Strengths and Limitations
This study had a large sample and patient characteristics within the MedicineInsight dataset were similar to the Australian population (5, 7, 8). There are several limitations. For instance, phosphate binders and ESAs are not usually prescribed by GPs (generally prescribed by renal physicians) and thus our data were not complete on the use of these medications. NSAIDs are also available without a prescription, but we could only obtain data on prescribed NSAIDs. Simultaneous prescribing of at least two RAS blockers within the four months might not necessarily indicate concomitant inappropriate use. It might be an overlapping period of switching from one RAS blocker monotherapy to the other. We also did not look at the impact of medication use on patient outcomes.

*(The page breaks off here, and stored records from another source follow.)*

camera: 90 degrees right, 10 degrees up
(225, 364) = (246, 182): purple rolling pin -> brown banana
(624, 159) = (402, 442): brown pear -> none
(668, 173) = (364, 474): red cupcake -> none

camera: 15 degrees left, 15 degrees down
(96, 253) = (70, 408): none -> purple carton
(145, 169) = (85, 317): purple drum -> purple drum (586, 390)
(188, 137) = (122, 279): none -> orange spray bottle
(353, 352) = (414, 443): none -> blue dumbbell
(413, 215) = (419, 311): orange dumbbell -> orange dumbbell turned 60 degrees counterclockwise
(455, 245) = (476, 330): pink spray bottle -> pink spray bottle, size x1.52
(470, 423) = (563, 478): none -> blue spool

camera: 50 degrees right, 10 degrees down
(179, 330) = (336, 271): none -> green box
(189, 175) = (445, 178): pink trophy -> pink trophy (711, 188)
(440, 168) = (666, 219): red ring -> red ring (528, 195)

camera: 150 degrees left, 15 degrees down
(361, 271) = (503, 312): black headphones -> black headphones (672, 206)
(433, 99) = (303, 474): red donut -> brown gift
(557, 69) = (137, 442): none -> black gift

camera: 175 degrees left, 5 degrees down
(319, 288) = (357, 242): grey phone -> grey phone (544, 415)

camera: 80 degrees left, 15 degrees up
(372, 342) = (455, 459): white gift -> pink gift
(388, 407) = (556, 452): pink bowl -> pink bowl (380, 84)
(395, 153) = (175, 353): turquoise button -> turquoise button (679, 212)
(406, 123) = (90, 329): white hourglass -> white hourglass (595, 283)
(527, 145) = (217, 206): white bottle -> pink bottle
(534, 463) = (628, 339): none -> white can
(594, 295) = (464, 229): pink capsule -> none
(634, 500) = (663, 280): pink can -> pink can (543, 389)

GPs collected the data for clinical decision making, not for research purposes. The EHRs may not contain all sociodemographic and clinical characteristics. For instance, indigenous status was not recorded for 24.3% of the patients. There is a possibility that aspects of patients’ medical history, prescriptions and laboratory tests were recorded in notes and not included in the research data, which used specified fields and not the body of free-text consultation notes.
In conclusion, we identified the potential for possible improvement in the prescribing of recommended preventive medications and deprescribing of nephrotoxic medication in patients with CKD in Australian primary care. Future studies could target the prescribing of preventive medications, such as an ACEI or ARB and a statin, and deprescribing concurrent NSAIDs and RAS blockers in patients with CKD.